At the end of the day, Zombie Holocaust or Doctor Butcher MD, if you prefer, misses that coveted blood-junkie’s medallion by quite some way. It shows a considerable lack of genuine tension or fear, and doesn’t present any explicit gore that acts upon the viewer with a properly primal degree of shuddering revulsion, unlike the other cannibal or zombie classics. Despite the manner in which the film was marketed and hyped – they plugged the mad doctor in a way that suggested a sort of serial killer flick and then made a meal of the zombies in all the promotional material – this is not what many people expected, and although it is probably more interesting than, say, Bruno Mattei's Zombie Creeping Flesh or the various other instalments of gut-spilling Romero rip-offery, it still falls far short of hitting that tender gore-spot. It is still wonderful to see something like this get a hi-def makeover, and the fact that Girolami’s ultra-low-budget stomach-churner gets a new lease of life because of it, is something to applaud. Older aficionados may find things to feel nostalgic over, what with its copious entrails being pulled from under shirts and eyeballs plucked from sockets, and with its flagrant baring of leading lady flesh, but this quickly becomes the bloody equivalent of celluloid wallpaper. You don’t give a monkey’s about any of the characters. The zombies are utterly rubbish, and there's only a four or five of them. The cannibals don’t produce any scares no matter what appalling degradations they commit upon the cast. The gore is splashy and fun, but also completely unconvincing and nowhere near as shocking as it may once have seemed to appear. The blame for all this is the tension-sapping direction of Girolami, who mishandles every scene of atrocity until the film becomes something of a repetitively tame, yawn-inducing matinee that you could potentially watch only as a dry warm-up for Cannibal Ferox or Zombie Flesh Eaters, but will have forgotten about ten minutes into either.
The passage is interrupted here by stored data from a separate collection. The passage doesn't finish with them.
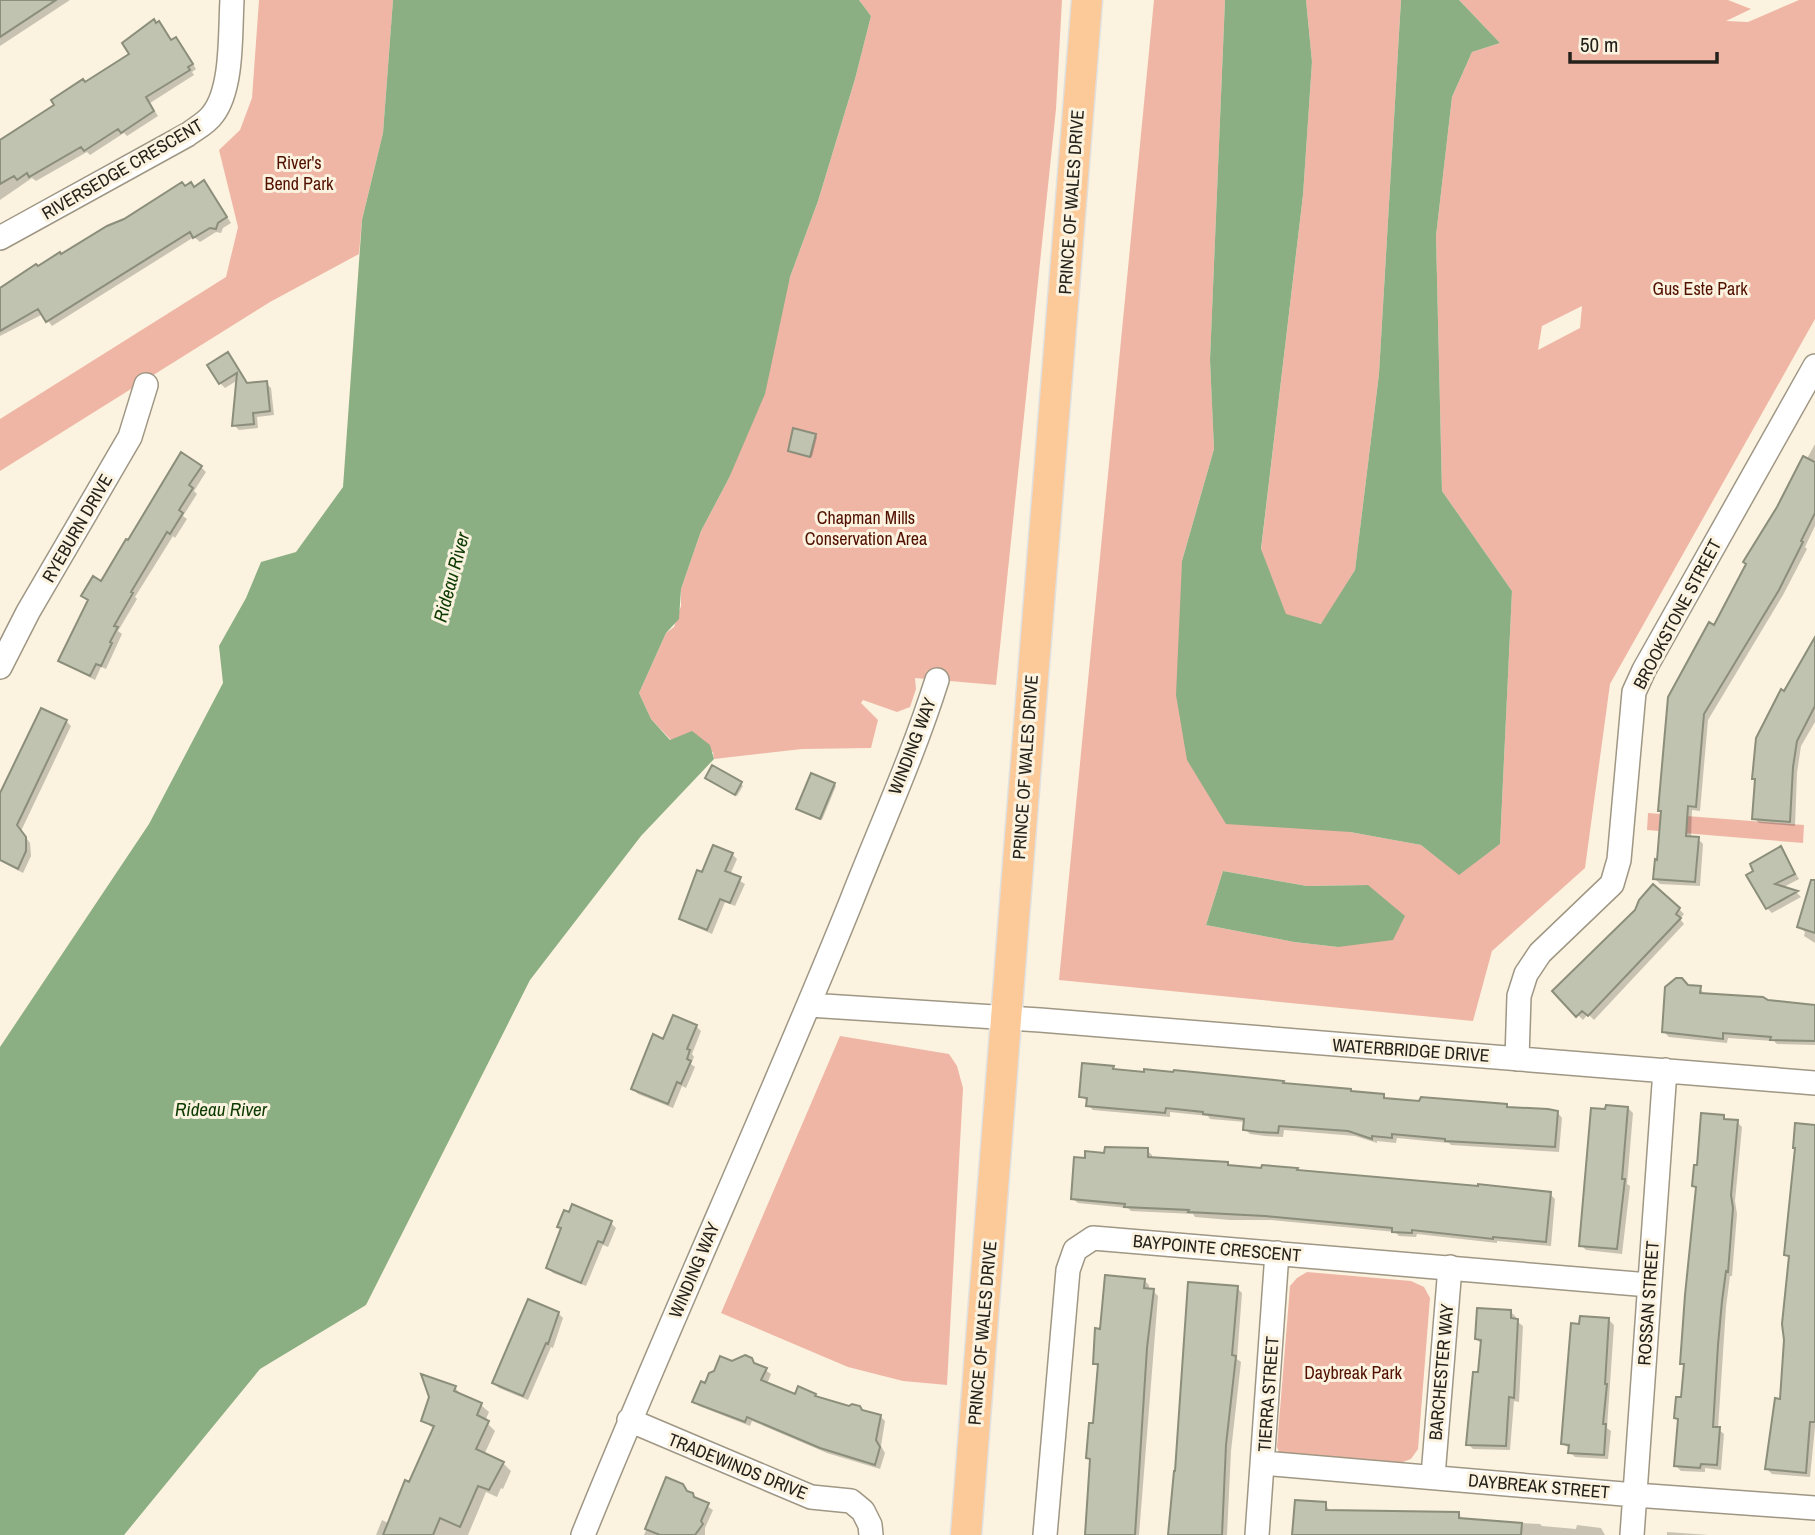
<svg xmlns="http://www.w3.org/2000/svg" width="1815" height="1535" font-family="'Archivo Narrow',sans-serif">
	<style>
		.green { fill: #efb6a6; fill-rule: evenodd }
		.water { fill: #8cae83 }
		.shadow { fill: #0003 }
		.building { fill: #c0c3af; stroke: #8b8e7b; stroke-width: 2 }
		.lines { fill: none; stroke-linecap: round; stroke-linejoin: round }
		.minor-casing { stroke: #9f9784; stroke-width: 26 }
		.major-casing { stroke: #e0e0df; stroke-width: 33 }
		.minor { stroke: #fff; stroke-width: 23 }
		.major { stroke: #fcc999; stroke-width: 30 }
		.labels { text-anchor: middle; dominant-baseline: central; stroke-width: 6; stroke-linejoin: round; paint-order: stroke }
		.park-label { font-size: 18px; fill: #521000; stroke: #fbf3df }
		.street-label { font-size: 18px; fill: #25221b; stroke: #fbf3df }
		.water-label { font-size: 19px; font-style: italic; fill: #0c3a00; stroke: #fbf3df }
	</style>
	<rect width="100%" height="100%" fill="#fbf3df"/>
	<!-- green -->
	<path class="green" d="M259,0h134l-10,133 -21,87 -3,34 -89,48 -270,169v-52l226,-142 12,-50 -19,-77 21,-20 12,-32z
		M859,0h203l-6,109 -60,576 -81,-7 1,11 -6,18 -13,5 -34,-12 -2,3 17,17 -7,28 -69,1 -88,10 -1,-7 -42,-12 -20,-21 -12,-26 27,-60 8,-6 7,-21v-17l20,-58 28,-53 61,-201 28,-76 37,-122 16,-63z
		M1154,0h71l-15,360 4,89 -32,112 168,271 71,13 38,29 41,-30 12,-253 -70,-100 -6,-255 16,-139 20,-45 28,-9 -41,-43h269l23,9 -25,12 22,1 51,-22h16v319l-205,365 -25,184 -93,83 -19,70 -414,-41zM1582,306l-2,22 -42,22 4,-24zM1223,871l84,15 61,-1 -30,62 -44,-5 -88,-17z
		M1306,0h95l-22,374 -24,196 -33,54 -36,-9 -25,-65 42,-355 9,-133z
		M1648,813l156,12 -1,18 -156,-13z
		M840,1036l109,18 8,12 6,22 -16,297 -44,-4 -55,-14 -127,-54z
		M1307,1272l104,9 13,6 6,11 -12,151 -7,10 -11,4 -114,-8 -7,-3 -2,-5 13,-161 7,-8z"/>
	<!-- water -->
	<path class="water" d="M393,0h466l12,16 -16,63 -37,122 -28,76 -25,117 -36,84 -28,53 -20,58 -2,30 -13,14 -27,60 12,26 19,21 22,-9 18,14 4,14 -73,77 -111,144 -164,325 -106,64 -136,166h-124v-488l149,-223 74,-141 -4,-37 27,-48 15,-36 35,-10 47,-65 19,-267 21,-87z
		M1225,0h81l6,62 -9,133 -42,354 25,65 35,10 34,-54 24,-196 22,-374h58l41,43 -28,9 -20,45 -16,139 6,255 70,100 -12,253 -41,31 -38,-30 -71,-13 -124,-8 -39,-64 -11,-65 6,-134 32,-112 -4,-89z
		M1223,871l84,15 61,-1 37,31 -12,24 -55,7 -44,-5 -88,-17z"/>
	<!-- shadow -->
	<path class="shadow" d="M0,0h70l-70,46z
		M159,23l13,18 4,-2 5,5 15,25 -4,3 2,3 -44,28 8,13 -31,20 -3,-3 -34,22 -3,-3 -51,29 -4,-3 -32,22v-60l56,-34 29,-22 46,-29z
		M204,182l27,41 -8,5 -2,5 -5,-1 -16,10 -6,-5 -142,89 -9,-12 -43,22v-46l62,-34 120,-72 3,4h9z
		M228,354l20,31 18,-2 5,5 3,27 -17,2 1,11 -19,2 -5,-5 4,-45 -13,8 -5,-5z
		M815,435l2,2 -5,20 -22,-7z
		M1815,444v82l-10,21 2,2 -24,46 -75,125 -8,91 -8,-1 -1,28 7,1 5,5 -3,42 -40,-2 -5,-5 4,-17 3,-49 -3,-3 56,-183z
		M201,467l5,5 -12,19 3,3 -14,22 4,3 -12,19 -2,-2 -38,61 2,2 -19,32 4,3 -16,35 -5,-2 -6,13 -29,-15 -5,-5 40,-77z
		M1815,638v84l-14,24 -4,27 -2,53 -36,-3 -5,-5 3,-37 -3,-3 30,-85z
		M66,721l5,5 -50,105 9,12 1,13 -8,17 -23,-12v-64z
		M709,780l32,4 2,2 -6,10z
		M834,784l2,2 -14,34 -22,-10z
		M1781,848l18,31 -17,9 15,5 4,4 -29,16 -5,-5z
		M732,854l5,5 -7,16 15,9 -10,22 -10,-4 -13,32 -26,-11 -5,-5 22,-44z
		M1815,898v45l-11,-7 1,-4 -6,-6z
		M1679,909l5,5 -4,5 4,5 -90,96 -6,-6 -5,6 -29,-29z
		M1688,987l12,1 5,7 110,11v39l-38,-1 -3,-3 -46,-3 -1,5 -58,-6 -5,-5z
		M696,1026l5,5 -9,23 2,3 -3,7 4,3 -9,21 -4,-2 -9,22 -35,-14 -5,-5 31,-48z
		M1113,1068l4,3 166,11 3,3 97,11 5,4 169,12 5,6 -3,34 -108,-7 -2,-2 -52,-5 -1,5 -19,-2v2l-22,-7 -71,-6 -1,7 -18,-1 -15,-2 -5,-5 1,-7 -36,-3 -2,-3 -38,-4v5l-77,-7 -5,-5v-3l-7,-6z
		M1628,1108l5,5 -6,71 3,2 -8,68 -36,-4 -5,-5z
		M1723,1117l5,4 9,1 5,5 -7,74 2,13 -5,62h-2l-4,31 -8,122 6,5 -3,36 -16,-2v4l-24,-1 -5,-5 3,-45 -3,-3 7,-19 2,-32 -3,-3 15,-174 -3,-4z
		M1815,1126v301l-5,50 -38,-3 -5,-5 14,-68 9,-142 -4,-4z
		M1147,1150l5,5v4l398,35 5,5 -4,47 -54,-5v2l-80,-9 -1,3 -17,-1 -4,-4 -124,-12h-41l-35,-3 -2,-3 -62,-3 -3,-3 -50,-5 -6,-5 14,-38 20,-6z
		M573,1207l38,16 5,5 -8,19 -5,-2 -17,41 -33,-13 -5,-5 15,-38 -4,-3 11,-13z
		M1144,1280l5,5v6h4l5,5 -19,239h-52l5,-74 -4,-3 7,-33 4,-57 -5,-5 7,-33z
		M1237,1288l5,5 -5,66 4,3 -10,89 -4,84h-56z
		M1511,1312l5,5 -1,3 8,6 -4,76 -5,-1 -4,49 -37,-1 -5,-5 12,-70 2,-30 -6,-5z
		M558,1313l5,5 -10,30 -2,-1 -23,53 -29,-12 -5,-5z
		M1609,1320l5,5 -7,103 4,3 -3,28 -33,-2 -5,-5v-3l-7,-5z
		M751,1360l20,14 -4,10 29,12 19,-1 3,4 62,17 5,5 -4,25 4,7 -5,16 -53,-16 -75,-32 -2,5 -51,-20 -5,-5 12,-16 26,-23z
		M455,1388l8,8 18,9 8,7 -4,9 10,10 -11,24 19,8 8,8 -8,18 -2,-1 -4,9 -11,-5 -18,43h-92l6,-15 8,4 44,-95 -11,-9z
		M667,1479l15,6 15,15 16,10 -8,18v7h-61z
		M1325,1504l5,7 128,3 5,5 12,2 65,3 2,2 34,3 1,-4 24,3 4,7h-311z
		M1667,1532l42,3h-42z"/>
	<!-- building -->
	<path class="building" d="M0,0h56l-56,37z
		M154,19l2,4 3,-2 12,19 5,-3 17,27 -5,3 2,3 -44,27 8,14 -33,22 -3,-4 -34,22 -3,-4 -52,30 -2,-4 -10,7 -3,-4 -14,8v-44l54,-35 -3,-5 32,-21 2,3 44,-28 -7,-11z
		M204,180l23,37 -9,6 -2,6 -6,-1 -17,10 -3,-6 -144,90 -8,-13 -38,22v-43l36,-24 2,2 22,-14 1,2 46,-28 17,-7 58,-37 3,4 6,-4 3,5z
		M228,352l19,31 20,-2 3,30 -17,2 1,11 -22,2 5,-53 -18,11 -12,-19z
		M793,428l23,6 -6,23 -22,-6z
		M181,452l21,14 -13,19 4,3 -14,22 4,3 -13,21 -3,-2 -36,60 2,1 -19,33 4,1 -8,15 2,1 -11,23 -5,-2 -6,12 -32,-15 30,-61 -7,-4 12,-20 8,5 25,-42 2,1z
		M1803,456l12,6v51l-14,28 2,1 -24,48 -75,124 -8,93 -8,-1 -2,30 13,1 -4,45 -42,-3 2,-20 2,1 4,-49h-3l10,-114 41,-75 5,3 32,-61 -3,-2 34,-55z
		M1815,637v69l-18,35 -4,26 -3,55 -38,-3 3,-40h-3l4,-41 25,-49 3,2z
		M41,708l26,12 -50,105 9,12v14l-8,18 -18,-9v-67z
		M712,765l30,17 -7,13 -30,-17z
		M811,773l24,10 -15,36 -24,-10z
		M713,845l20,8 -8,18 16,6 -11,26 -10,-4 -13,31 -28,-11 18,-49 5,2z
		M1781,846l14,28 -20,10 23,7 -32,18 -20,-34 7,-4 -3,-7z
		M1811,880h4v53l-18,-6z
		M1653,884l27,24 -4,6 5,4 -93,98 -6,-5 -6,6 -24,-26 83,-81 4,-10z
		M1676,978h6l6,7 13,1 -1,7 63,4 5,3 47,5v36l-45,-1 1,-3 -48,-4v6l-61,-7 3,-45z
		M673,1015l24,10 -10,24 3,1 -3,9 4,2 -10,23 -4,-2 -9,22 -37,-15 22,-55 10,5z
		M1082,1063l32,3 -1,3 31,3v-3l29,3 1,-2 110,11 -1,2 68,6v2l33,3v4l35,3 2,-4 86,7v3l41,2 10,2 -3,36 -110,-6v-2l-53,-5v4l-20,-2v3l-24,-8 -69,-5 -1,7 -19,-1 -16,-2 1,-11 -41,-5v-2l-37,-4 -1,5 -79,-7 1,-8 -8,-1z
		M1606,1105l22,2 -6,72h3l-8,70 -38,-3 12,-138 14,1z
		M1701,1113l23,2v4l14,1 -7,75 2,13 -5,64 -2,-1 -4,30 -4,44 -5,82h7l-3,38 -16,-1 -1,4 -26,-2 4,-47 -4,-1 2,-21h5l3,-33h-4l5,-69 11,-108 -4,-1 2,-21h3z
		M1795,1123l20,2v297h-5l-4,51 -41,-4 10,-71 5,1 4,-59 -2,-16 7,-68 -5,-1 11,-107h-2z
		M1105,1147l43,1v9l80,5v3l33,3 1,-3 36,3 -1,2 181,16v-2l73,8 -5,50 -53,-5v2l-81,-9v3l-20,-1v-4l-127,-12 -77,-4 1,-2 -65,-3 1,-3 -54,-5 3,-42 11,1v-7l19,2z
		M572,1204l40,17 -9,22 -5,-2 -17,42 -35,-15 15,-40 -4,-1 7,-17 5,2z
		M1105,1275l40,4 -1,9 10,1 -7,59 -12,187h-50l5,-76 -4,-1 3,-35h4l5,-59h-5l2,-36 5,1z
		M1188,1282l50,4 -6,69 4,1 -10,89 -4,90h-54l6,-64h1z
		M528,1299l31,13 -11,32 -2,-1 -23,53 -31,-13z
		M1477,1308l34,2v8l7,1 -4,79 -5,-1 -3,49 -40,-1 7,-73h5l3,-32 -6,-1z
		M1580,1316l29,2 -4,66h2l-4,40h3l-2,31 -36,-2 1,-8 -8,-1 10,-121 8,1z
		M745,1355l7,3 2,5 13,5 -6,12 34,14 3,-8 18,8 -1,2 34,10 3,-2 8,2 2,4 19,5 -5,25 4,7 -5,18 -55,-17 -73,-31 -2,5 -53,-20 9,-21 4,2 4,-10 5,-2 6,-15 12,5z
		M421,1374l35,12 -2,5 28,12 -5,12 12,6 -13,28 28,13 -15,28 -11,-4 -18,41 -20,-9 -7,17h-50l22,-55 4,2 25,-56 -13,-5 8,-24z
		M666,1477l17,7 4,7 6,2 1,4 15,6 -8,18 2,3 -8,11h-35l-15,-6z
		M1295,1500l31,2v8l133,2v6l63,5 -1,12h-229z"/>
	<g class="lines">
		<!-- minor casing -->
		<g class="minor-casing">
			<path id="minor" d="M0,238l187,-103c8,-6 20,-12 26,-21 20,-26 17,-81 19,-114
				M0,667l28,-55 102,-175 16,-52
				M809,1005l231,15 775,63
				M1517,1059l2,-63 7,-22 14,-21 72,-69 7,-24 15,-168 10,-22 171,-304
				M629,1420l182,77 40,4 12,10 7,14 1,10
				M1263,1463l372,32 180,13
				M1433,1476l17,-209
				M583,1535c86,-213 182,-420 268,-633 29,-74 62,-146 86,-222
				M1045,1535l23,-265 7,-20 18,-12 556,47
				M1257,1535l20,-282
				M1632,1535l33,-465"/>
		</g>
		<!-- major casing -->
		<g class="major-casing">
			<path id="major" d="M966,1535c38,-512 81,-1023 121,-1535"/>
		</g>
		<!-- minor -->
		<use href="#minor" class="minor"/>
		<!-- major -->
		<use href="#major" class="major"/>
	</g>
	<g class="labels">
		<!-- park labels -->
		<g class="park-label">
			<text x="299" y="162">River's<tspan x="299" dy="21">Bend Park</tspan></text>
			<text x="1700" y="288">Gus Este Park</text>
			<text x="866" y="517">Chapman Mills<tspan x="866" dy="21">Conservation Area</tspan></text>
			<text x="1353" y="1372">Daybreak Park</text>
		</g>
		<!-- street labels -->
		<g class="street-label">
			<text transform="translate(122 169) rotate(-30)">RIVERSEDGE CRESCENT</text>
			<text transform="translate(1071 202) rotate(-86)">PRINCE OF WALES DRIVE</text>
			<text transform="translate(77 528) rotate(-60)">RYEBURN DRIVE</text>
			<text transform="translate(1677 614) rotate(-62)">BROOKSTONE STREET</text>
			<text transform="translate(912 746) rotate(-69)">WINDING WAY</text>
			<text transform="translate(1025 767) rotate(-86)">PRINCE OF WALES DRIVE</text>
			<text transform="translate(1411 1050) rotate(4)">WATERBRIDGE DRIVE</text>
			<text transform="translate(1217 1248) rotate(5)">BAYPOINTE CRESCENT</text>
			<text transform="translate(694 1270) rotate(-67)">WINDING WAY</text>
			<text transform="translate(1648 1303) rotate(-86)">ROSSAN STREET</text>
			<text transform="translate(982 1333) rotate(-85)">PRINCE OF WALES DRIVE</text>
			<text transform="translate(1441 1372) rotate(-85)">BARCHESTER WAY</text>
			<text transform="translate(1268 1394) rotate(-86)">TIERRA STREET</text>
			<text transform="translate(738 1466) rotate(22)">TRADEWINDS DRIVE</text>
			<text transform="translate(1539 1486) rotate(5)">DAYBREAK STREET</text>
		</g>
		<!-- water labels -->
		<g class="water-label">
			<text transform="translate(451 577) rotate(-75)">Rideau River</text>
			<text x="221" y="1109">Rideau River</text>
		</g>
	</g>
	<!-- scale -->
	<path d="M1570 52v10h147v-10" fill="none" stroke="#25221b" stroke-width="3.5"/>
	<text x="1580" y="52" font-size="21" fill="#25221b" stroke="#fbf3df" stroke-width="5" paint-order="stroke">50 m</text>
</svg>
As you all know by now, I love these grungy exploitational masterpieces of gore and sleaze. But whilst I can happily wax lyrical about the maggot-filled Spaghetti splatter of Dawn Of The Mummy, House By The Cemetery and City Of The Living Dead, the raw gut-spillage of Burial Ground, Cannibal Holocaust or Anthropophagus Beast and the gasp-inducing hack ’n’ slash of The New York Ripper, Nightmares In A Damaged Brain and The Burning, such low-rent and visibly lacking imagination as witnessed in Zombie Holocaust falls too obviously beneath the bloody benchmark. Girolami’s savage copycat may be lurid and bloodthirsty, but it has no heart or conviction, no suspense or style whatsoever. In fact, if I'm honest, it is not even gory enough! It wastes time with lesser slayings and neglects the one vital murder that we all want to see in icky, well-deserved glory come the finale. The lingering menace of the zombies of the title reveals them to be an utterly useless mob and, worse still, a redundant element of a slapdash plot. The cannibals, as nasty as they are, are also quite boring and pathetic. There is absolutely no excitement or fear generated and the whole affair feels lame and belaboured without any sense of momentum or point.
The film still has lots of notoriety though, what with its various versions floating about (such as international tapes and a Japanese Laserdisc, all containing differing material), and the trouble that it got into in the UK – it was never actually banned, but even its heavily censored form was strong enough to ensure that copies of it removed from shelves during the great purge – and the fact that it hails from this illustrious period of “anything goes-style” carnage. Despite my misgivings, I'm still fond of the film – but then I'm fond of practically all of these exploitational gut-munching escapades, so that really isn't saying too much. But casual fans, or those intrigued by cult mythos that surrounds such maligned titles, should bear in mind that there are much, much better examples from this bloodthirsty period out there.
Folks, the packaging for this combo-pack states that the film is Region A-coded. It will, in fact, play on a UK machine as well.